La politique la plus avantageuse dépend donc moins du nom commercial que du scénario d’utilisation. Une location de courte durée avec un kilométrage limité favorise généralement le Plein-Plein. Une location longue distance peut rendre une option prépayée plus prévisible, mais uniquement si son tarif est proche du prix public et si la totalité du volume payé sera effectivement consommée.
Pour un utilitaire, la consommation peut modifier rapidement le calcul. Le volume du réservoir et la charge transportée influencent le nombre d’arrêts. Pour une voiture compacte, la différence entre les deux formules sera souvent concentrée sur la marge appliquée par l’agence et le carburant restant. Pour un véhicule haut de gamme ou un monospace, le coût d’un niveau manquant peut être supérieur en raison du volume du réservoir.
Le choix doit être établi avant la confirmation de la réservation, lorsque les options peuvent encore être supprimées ou modifiées. Après la remise du véhicule, la marge de négociation diminue. La clause devient alors la référence principale.
Ce que la politique carburant révèle du contrat de location
La politique de carburant expose la structure générale de la relation entre l’agence et le locataire. Elle montre où se situe la responsabilité, qui contrôle la mesure et quelles preuves sont admises.
Dans une formule Plein-Plein, le locataire contrôle l’achat mais doit démontrer le respect du niveau de restitution. Dans une formule Plein-Vide, l’agence contrôle le prix initial et le locataire assume le risque de payer un volume non consommé. Dans les deux cas, l’asymétrie est contractuelle: celui qui détermine la méthode de mesure détermine aussi le risque de facturation.

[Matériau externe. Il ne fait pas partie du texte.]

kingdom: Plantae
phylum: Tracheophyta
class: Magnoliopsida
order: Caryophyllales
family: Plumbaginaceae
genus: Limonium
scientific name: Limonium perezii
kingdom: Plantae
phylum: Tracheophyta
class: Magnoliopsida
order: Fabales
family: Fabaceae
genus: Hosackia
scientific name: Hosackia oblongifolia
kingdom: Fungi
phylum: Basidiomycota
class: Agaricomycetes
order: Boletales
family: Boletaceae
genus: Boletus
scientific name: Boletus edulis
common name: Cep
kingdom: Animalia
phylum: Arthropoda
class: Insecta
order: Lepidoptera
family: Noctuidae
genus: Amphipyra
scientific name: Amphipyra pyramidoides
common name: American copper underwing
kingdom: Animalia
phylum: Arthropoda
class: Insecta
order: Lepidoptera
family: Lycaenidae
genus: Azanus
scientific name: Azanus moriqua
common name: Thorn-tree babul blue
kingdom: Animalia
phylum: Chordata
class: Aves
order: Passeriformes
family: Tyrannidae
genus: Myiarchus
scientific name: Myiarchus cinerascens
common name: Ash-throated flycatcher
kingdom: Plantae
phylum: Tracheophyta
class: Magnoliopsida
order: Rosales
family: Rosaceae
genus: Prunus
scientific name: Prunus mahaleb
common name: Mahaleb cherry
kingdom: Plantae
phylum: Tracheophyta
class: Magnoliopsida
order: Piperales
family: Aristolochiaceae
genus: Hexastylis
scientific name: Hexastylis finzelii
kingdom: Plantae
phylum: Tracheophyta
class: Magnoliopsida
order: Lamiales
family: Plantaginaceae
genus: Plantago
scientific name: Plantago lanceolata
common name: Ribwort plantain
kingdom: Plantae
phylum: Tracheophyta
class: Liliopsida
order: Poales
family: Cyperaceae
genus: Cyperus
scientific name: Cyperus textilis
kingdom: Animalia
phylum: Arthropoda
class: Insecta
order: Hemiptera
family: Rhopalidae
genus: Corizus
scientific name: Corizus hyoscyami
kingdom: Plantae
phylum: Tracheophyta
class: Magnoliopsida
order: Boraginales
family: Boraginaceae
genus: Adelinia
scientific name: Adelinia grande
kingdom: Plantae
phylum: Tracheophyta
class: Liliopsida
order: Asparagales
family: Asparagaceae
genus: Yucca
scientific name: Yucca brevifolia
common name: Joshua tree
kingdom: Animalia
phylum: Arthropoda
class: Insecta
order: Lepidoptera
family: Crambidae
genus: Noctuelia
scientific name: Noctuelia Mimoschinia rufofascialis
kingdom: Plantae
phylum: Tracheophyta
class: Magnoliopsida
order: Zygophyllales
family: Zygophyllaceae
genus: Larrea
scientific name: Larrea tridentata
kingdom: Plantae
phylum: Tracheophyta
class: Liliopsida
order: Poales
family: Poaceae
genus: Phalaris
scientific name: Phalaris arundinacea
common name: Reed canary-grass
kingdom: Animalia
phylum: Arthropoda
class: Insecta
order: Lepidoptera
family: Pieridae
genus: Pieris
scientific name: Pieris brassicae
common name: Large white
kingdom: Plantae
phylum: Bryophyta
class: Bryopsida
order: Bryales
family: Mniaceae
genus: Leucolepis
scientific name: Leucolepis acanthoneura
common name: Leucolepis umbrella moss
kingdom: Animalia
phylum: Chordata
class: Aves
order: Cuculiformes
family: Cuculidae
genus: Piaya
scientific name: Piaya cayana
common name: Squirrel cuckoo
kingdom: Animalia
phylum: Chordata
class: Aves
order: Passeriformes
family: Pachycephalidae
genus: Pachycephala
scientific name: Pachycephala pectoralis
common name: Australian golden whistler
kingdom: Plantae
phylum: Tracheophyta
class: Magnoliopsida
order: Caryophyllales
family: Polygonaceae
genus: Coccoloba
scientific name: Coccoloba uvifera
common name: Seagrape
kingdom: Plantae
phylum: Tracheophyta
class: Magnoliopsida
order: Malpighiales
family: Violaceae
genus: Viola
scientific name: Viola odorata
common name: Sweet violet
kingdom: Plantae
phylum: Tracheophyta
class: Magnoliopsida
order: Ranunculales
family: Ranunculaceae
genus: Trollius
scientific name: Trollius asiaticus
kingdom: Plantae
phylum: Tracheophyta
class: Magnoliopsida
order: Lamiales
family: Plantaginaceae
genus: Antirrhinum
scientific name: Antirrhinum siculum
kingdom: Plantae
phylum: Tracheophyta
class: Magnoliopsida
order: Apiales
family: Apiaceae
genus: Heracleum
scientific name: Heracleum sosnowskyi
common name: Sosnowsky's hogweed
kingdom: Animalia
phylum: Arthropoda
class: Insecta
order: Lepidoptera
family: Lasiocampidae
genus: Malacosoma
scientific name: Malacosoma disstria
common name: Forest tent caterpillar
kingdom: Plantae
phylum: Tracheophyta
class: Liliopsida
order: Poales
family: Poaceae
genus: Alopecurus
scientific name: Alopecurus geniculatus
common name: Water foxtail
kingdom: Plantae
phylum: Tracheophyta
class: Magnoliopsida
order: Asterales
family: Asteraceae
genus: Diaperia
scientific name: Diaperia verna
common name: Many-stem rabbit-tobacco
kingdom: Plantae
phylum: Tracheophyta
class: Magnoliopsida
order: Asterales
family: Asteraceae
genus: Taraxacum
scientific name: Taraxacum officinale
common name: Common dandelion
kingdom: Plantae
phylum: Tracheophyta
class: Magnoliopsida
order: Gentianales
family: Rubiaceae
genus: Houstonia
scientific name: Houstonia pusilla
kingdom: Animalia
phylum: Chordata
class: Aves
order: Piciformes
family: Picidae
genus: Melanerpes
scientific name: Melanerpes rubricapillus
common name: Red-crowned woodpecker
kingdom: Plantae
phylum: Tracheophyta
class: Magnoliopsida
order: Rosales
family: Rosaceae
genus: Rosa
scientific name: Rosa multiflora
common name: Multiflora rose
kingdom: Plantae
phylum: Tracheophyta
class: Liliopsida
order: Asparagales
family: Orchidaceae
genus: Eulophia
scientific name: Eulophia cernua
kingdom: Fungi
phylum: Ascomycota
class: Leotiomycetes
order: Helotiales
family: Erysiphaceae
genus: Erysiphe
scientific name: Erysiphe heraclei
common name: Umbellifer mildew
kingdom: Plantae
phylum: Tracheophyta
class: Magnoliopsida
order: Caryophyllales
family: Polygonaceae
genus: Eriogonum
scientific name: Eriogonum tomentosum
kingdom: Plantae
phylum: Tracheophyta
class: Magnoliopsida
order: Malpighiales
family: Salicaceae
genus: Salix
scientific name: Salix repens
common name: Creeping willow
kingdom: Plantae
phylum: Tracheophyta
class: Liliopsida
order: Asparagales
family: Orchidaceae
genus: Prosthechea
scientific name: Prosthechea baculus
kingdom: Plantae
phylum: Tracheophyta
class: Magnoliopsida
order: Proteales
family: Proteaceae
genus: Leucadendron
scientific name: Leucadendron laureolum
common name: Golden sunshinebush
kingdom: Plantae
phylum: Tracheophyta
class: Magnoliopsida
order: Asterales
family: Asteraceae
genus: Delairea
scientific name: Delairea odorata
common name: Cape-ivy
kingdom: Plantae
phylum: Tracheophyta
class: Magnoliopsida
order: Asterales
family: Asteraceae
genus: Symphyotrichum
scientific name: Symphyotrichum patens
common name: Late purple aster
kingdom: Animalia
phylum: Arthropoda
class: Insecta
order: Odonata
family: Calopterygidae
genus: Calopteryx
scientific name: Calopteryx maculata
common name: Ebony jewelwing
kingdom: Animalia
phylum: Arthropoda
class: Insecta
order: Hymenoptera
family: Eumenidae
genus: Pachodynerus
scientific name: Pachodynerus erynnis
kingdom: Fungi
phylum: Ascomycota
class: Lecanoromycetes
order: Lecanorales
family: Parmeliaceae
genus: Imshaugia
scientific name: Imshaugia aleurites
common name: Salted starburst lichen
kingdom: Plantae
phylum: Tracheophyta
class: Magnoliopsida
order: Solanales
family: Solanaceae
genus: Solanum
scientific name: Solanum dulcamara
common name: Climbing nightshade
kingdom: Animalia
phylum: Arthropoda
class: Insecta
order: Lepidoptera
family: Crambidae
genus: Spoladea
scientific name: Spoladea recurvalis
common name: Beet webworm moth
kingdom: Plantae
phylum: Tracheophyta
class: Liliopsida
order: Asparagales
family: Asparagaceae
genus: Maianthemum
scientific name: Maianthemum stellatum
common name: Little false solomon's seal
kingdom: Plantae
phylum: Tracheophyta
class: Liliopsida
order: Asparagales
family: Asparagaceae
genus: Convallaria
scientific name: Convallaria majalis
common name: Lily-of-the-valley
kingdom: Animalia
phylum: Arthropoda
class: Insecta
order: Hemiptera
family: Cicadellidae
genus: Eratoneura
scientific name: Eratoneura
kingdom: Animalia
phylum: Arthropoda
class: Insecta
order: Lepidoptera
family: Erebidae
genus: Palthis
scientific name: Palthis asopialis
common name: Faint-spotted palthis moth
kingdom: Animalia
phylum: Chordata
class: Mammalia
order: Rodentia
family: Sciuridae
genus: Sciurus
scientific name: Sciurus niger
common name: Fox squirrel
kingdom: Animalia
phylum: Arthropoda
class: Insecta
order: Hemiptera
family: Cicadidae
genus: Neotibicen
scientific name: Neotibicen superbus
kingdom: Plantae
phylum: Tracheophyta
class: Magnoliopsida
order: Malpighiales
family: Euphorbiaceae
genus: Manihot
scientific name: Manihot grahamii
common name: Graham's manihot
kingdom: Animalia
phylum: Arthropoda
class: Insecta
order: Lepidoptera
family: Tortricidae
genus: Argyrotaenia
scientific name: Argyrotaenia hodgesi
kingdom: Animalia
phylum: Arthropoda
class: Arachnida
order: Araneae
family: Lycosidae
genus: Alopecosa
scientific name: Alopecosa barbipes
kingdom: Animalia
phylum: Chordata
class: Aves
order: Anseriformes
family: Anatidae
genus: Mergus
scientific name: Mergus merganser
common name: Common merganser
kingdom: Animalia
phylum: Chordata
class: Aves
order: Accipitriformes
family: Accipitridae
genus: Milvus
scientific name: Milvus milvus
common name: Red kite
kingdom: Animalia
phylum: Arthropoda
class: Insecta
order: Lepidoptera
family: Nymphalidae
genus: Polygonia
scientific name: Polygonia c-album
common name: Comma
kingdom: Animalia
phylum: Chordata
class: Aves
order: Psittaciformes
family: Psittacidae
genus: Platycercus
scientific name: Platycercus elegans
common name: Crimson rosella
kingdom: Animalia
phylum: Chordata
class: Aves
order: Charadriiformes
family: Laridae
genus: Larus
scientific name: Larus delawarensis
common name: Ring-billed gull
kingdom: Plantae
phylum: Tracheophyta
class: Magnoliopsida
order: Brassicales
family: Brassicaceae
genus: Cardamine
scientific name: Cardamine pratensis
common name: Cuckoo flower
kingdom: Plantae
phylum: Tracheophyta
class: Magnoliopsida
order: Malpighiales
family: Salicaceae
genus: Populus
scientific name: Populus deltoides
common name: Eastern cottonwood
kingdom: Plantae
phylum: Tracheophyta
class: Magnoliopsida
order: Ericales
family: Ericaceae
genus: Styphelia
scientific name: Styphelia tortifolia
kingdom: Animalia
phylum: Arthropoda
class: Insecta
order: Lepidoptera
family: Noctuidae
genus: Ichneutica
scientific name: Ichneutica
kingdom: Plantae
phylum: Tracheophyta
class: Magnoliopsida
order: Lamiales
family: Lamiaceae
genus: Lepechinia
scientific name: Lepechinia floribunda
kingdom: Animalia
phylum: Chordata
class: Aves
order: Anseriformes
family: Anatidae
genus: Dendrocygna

Cette asymétrie n’a rien d’exceptionnel. Elle impose une méthode de lecture. Le locataire ne doit pas comparer uniquement le prix journalier. Il doit calculer le coût complet:
- prix de location;
- carburant consommé;
- éventuelle option prépayée;
- frais de ravitaillement;
- frais de recharge pour les véhicules électriques;
- éventuels accessoires ou pénalités liés au retour.
Le prix public du carburant sert de point de comparaison, mais il ne suffit pas à contester une facturation prévue au contrat. Une agence peut appliquer un tarif supérieur si cette méthode a été communiquée et acceptée dans les conditions de location. La contestation porte alors sur l’information fournie, l’application de la clause et la réalité du niveau manquant.
La démarche efficace consiste à demander le détail de la facture: niveau relevé au départ, niveau relevé au retour, quantité facturée, prix unitaire, frais de service et justificatif de contrôle. Une demande précise produit davantage d’effets qu’une contestation générale du montant.
La décision rationnelle
Pour la majorité des locations de voiture en France, la formule Plein-Plein constitue le choix le plus transparent. Elle permet de payer le carburant au prix du marché, de limiter la consommation au strict besoin du trajet et d’éviter une option prépayée dont le reliquat ne serait pas remboursé.
Cette conclusion n’est pas absolue. La formule Plein-Vide peut répondre à une contrainte logistique réelle. Elle peut aussi simplifier une restitution dans une zone dépourvue de station ou lorsque le retour intervient dans des conditions particulières. Mais son intérêt doit être mesuré à partir du volume réellement consommé et du tarif appliqué par l’agence.
La procédure de restitution reste déterminante. Plein-Plein sans ticket, sans photographie et sans vérification de la jauge laisse le dossier incomplet. Le carburant devient alors un poste de facturation soumis à l’interprétation de l’agence. Avec un justificatif daté, une jauge visible et un compteur cohérent, le risque est réduit à une question contractuelle vérifiable.
La politique carburant n’est donc pas une ligne accessoire du contrat. C’est un mécanisme de prix. Le locataire qui lit la clause, choisit la formule adaptée à son trajet et documente les deux états du véhicule maîtrise l’essentiel du coût final. Celui qui se contente du tarif affiché accepte une asymétrie dont la facture peut apparaître au retour.